• [TO DO]:
Arrange the lines below as a JSON list of strings, with one string per line and any blank lines omitted.

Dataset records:
▶

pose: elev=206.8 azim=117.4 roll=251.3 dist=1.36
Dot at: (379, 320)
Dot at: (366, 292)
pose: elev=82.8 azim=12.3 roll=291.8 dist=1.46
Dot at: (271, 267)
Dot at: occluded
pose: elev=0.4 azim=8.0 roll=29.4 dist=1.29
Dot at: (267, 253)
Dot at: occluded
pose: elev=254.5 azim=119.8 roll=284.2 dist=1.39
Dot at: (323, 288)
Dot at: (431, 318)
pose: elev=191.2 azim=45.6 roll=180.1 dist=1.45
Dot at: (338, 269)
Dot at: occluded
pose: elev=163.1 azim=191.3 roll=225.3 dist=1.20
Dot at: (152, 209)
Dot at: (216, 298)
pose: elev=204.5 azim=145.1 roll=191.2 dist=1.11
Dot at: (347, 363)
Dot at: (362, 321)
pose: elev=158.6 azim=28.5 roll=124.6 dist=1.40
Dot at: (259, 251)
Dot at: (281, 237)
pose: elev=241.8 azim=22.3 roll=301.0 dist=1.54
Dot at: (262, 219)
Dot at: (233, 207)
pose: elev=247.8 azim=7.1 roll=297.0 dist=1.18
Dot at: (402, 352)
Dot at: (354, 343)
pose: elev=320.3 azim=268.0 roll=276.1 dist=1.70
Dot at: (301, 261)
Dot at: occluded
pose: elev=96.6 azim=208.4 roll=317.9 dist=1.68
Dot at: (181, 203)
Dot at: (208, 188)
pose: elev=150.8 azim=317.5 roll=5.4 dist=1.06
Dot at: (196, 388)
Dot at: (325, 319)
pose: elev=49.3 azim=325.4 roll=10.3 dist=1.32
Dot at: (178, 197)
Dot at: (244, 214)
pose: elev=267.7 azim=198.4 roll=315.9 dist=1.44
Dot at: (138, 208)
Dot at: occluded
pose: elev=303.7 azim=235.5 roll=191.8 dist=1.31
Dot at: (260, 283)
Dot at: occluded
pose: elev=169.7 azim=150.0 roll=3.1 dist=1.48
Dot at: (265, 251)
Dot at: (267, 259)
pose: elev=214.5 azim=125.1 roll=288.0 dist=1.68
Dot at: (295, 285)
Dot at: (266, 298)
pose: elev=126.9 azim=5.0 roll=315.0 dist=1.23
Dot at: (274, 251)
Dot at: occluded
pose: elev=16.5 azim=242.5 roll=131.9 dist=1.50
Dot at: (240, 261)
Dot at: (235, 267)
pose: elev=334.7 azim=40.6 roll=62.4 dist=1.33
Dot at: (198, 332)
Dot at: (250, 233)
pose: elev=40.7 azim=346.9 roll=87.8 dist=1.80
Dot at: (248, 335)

◀

• [RESULT BELOW]:
[
  "pose: elev=206.8 azim=117.4 roll=251.3 dist=1.36",
  "Dot at: (379, 320)",
  "Dot at: (366, 292)",
  "pose: elev=82.8 azim=12.3 roll=291.8 dist=1.46",
  "Dot at: (271, 267)",
  "Dot at: occluded",
  "pose: elev=0.4 azim=8.0 roll=29.4 dist=1.29",
  "Dot at: (267, 253)",
  "Dot at: occluded",
  "pose: elev=254.5 azim=119.8 roll=284.2 dist=1.39",
  "Dot at: (323, 288)",
  "Dot at: (431, 318)",
  "pose: elev=191.2 azim=45.6 roll=180.1 dist=1.45",
  "Dot at: (338, 269)",
  "Dot at: occluded",
  "pose: elev=163.1 azim=191.3 roll=225.3 dist=1.20",
  "Dot at: (152, 209)",
  "Dot at: (216, 298)",
  "pose: elev=204.5 azim=145.1 roll=191.2 dist=1.11",
  "Dot at: (347, 363)",
  "Dot at: (362, 321)",
  "pose: elev=158.6 azim=28.5 roll=124.6 dist=1.40",
  "Dot at: (259, 251)",
  "Dot at: (281, 237)",
  "pose: elev=241.8 azim=22.3 roll=301.0 dist=1.54",
  "Dot at: (262, 219)",
  "Dot at: (233, 207)",
  "pose: elev=247.8 azim=7.1 roll=297.0 dist=1.18",
  "Dot at: (402, 352)",
  "Dot at: (354, 343)",
  "pose: elev=320.3 azim=268.0 roll=276.1 dist=1.70",
  "Dot at: (301, 261)",
  "Dot at: occluded",
  "pose: elev=96.6 azim=208.4 roll=317.9 dist=1.68",
  "Dot at: (181, 203)",
  "Dot at: (208, 188)",
  "pose: elev=150.8 azim=317.5 roll=5.4 dist=1.06",
  "Dot at: (196, 388)",
  "Dot at: (325, 319)",
  "pose: elev=49.3 azim=325.4 roll=10.3 dist=1.32",
  "Dot at: (178, 197)",
  "Dot at: (244, 214)",
  "pose: elev=267.7 azim=198.4 roll=315.9 dist=1.44",
  "Dot at: (138, 208)",
  "Dot at: occluded",
  "pose: elev=303.7 azim=235.5 roll=191.8 dist=1.31",
  "Dot at: (260, 283)",
  "Dot at: occluded",
  "pose: elev=169.7 azim=150.0 roll=3.1 dist=1.48",
  "Dot at: (265, 251)",
  "Dot at: (267, 259)",
  "pose: elev=214.5 azim=125.1 roll=288.0 dist=1.68",
  "Dot at: (295, 285)",
  "Dot at: (266, 298)",
  "pose: elev=126.9 azim=5.0 roll=315.0 dist=1.23",
  "Dot at: (274, 251)",
  "Dot at: occluded",
  "pose: elev=16.5 azim=242.5 roll=131.9 dist=1.50",
  "Dot at: (240, 261)",
  "Dot at: (235, 267)",
  "pose: elev=334.7 azim=40.6 roll=62.4 dist=1.33",
  "Dot at: (198, 332)",
  "Dot at: (250, 233)",
  "pose: elev=40.7 azim=346.9 roll=87.8 dist=1.80",
  "Dot at: (248, 335)"
]